● What you will do
From the entries that follow, report every line in which "Rendered" occurs.

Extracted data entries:
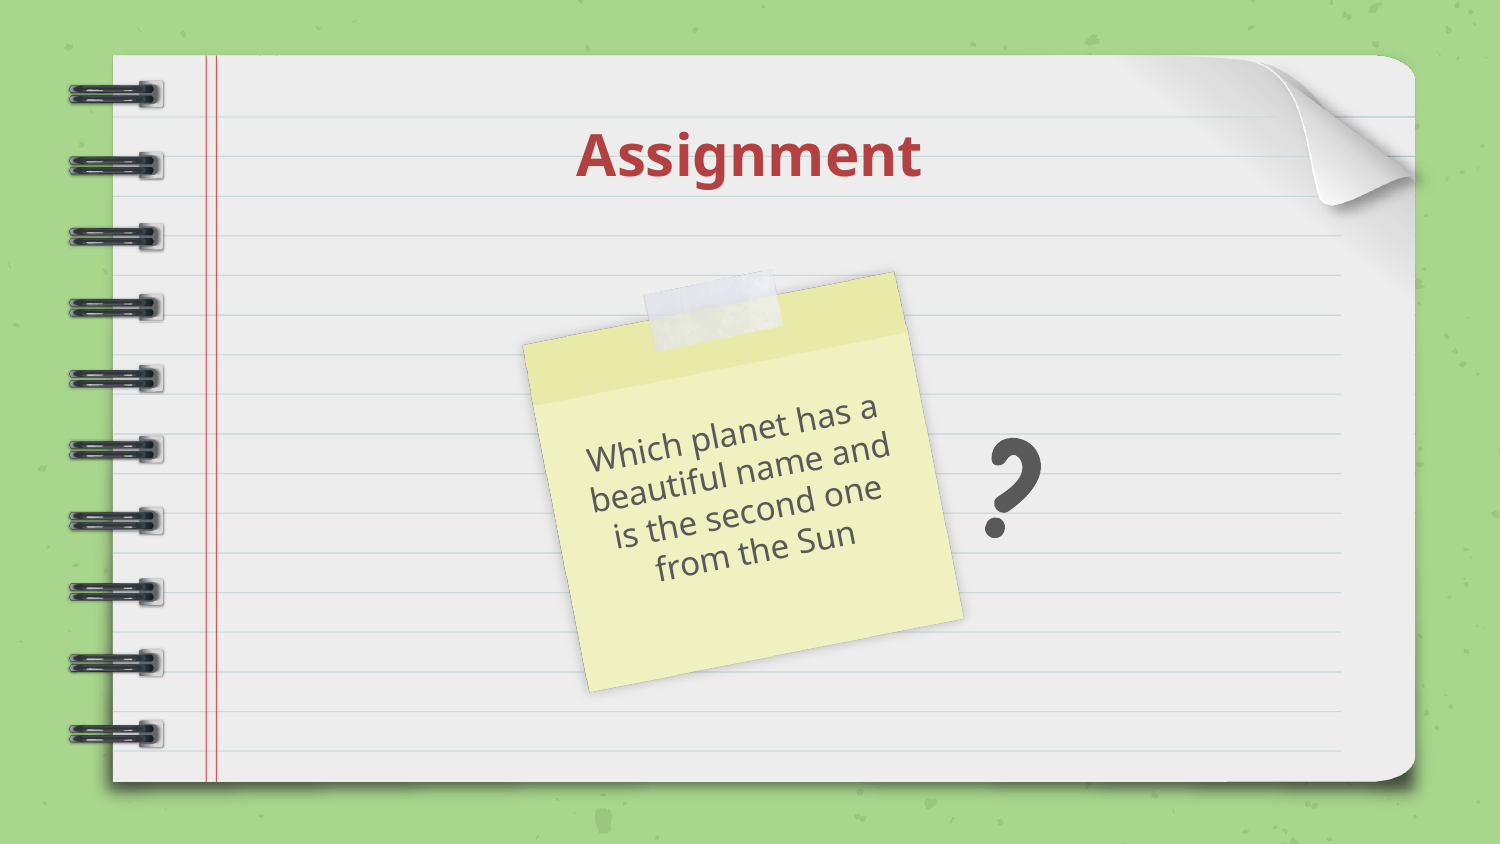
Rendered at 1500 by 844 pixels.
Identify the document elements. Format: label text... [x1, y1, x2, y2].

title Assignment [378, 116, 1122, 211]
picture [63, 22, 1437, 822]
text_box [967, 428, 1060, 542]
...
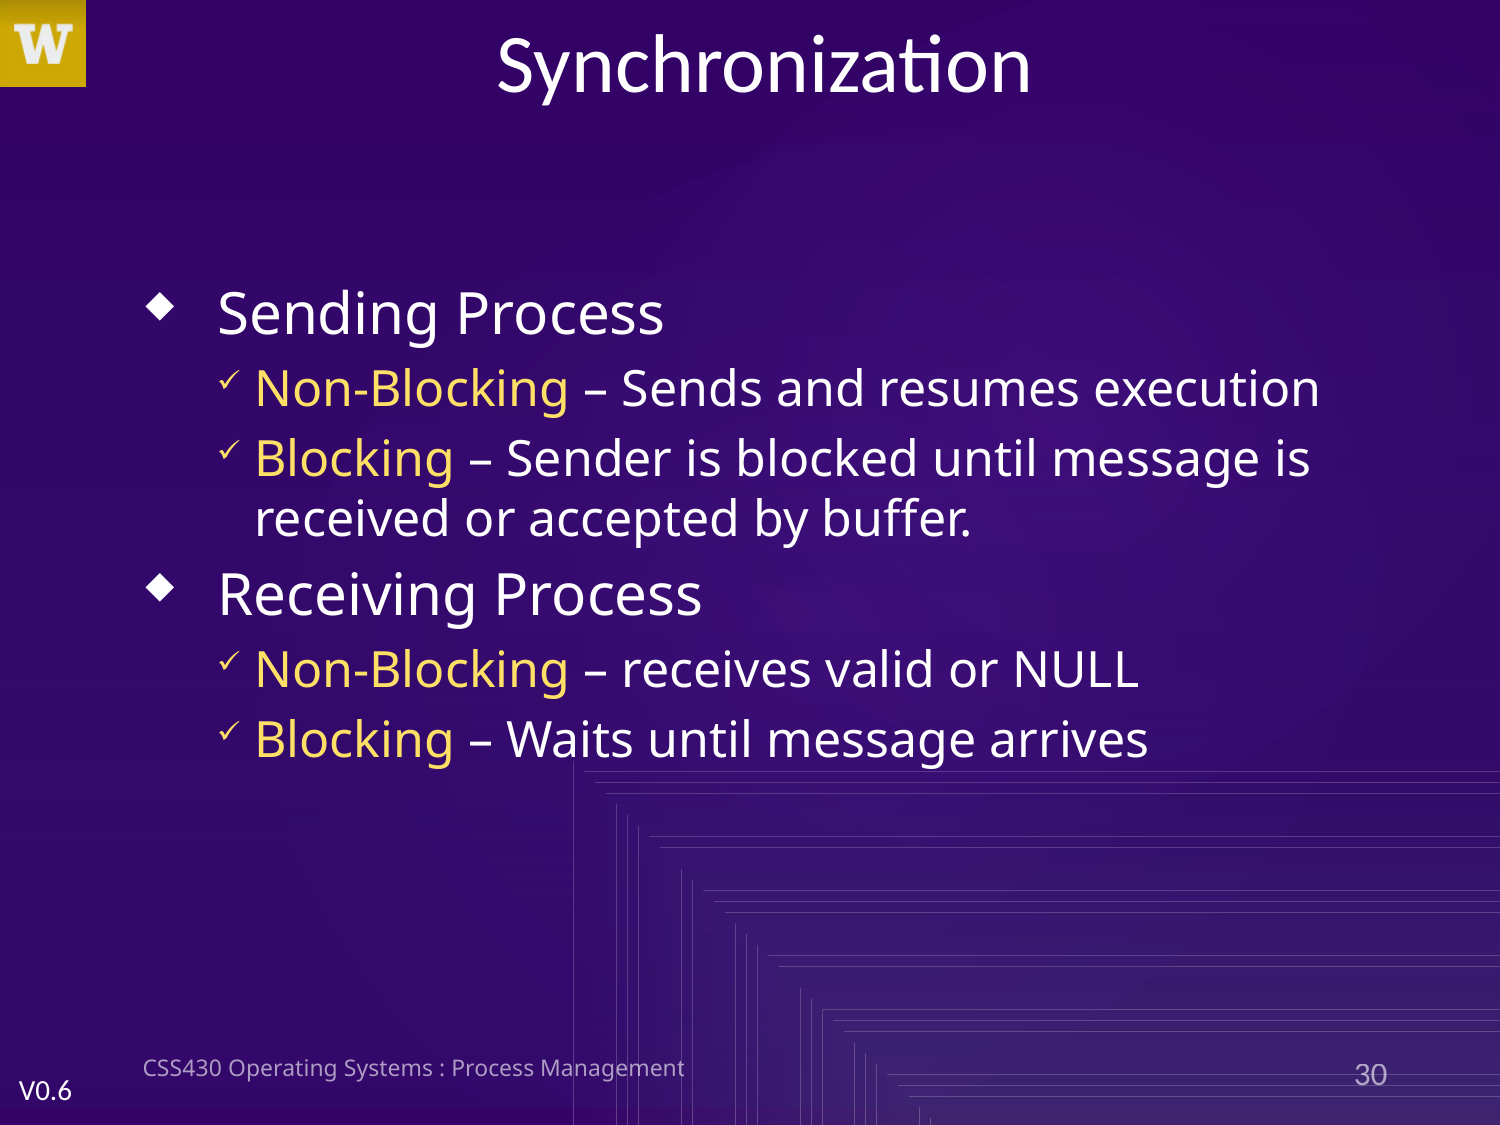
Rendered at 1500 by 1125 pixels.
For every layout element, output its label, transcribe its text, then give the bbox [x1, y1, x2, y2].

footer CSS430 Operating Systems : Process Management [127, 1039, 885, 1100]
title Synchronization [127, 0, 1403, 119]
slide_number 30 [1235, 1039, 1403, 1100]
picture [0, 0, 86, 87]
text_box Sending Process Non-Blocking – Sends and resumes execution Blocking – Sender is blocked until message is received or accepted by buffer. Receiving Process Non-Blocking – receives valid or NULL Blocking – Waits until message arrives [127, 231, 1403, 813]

● Solution for this task
Rendered at 1500 by 844 pixels.
Rendered at 1500 by 1125 pixels.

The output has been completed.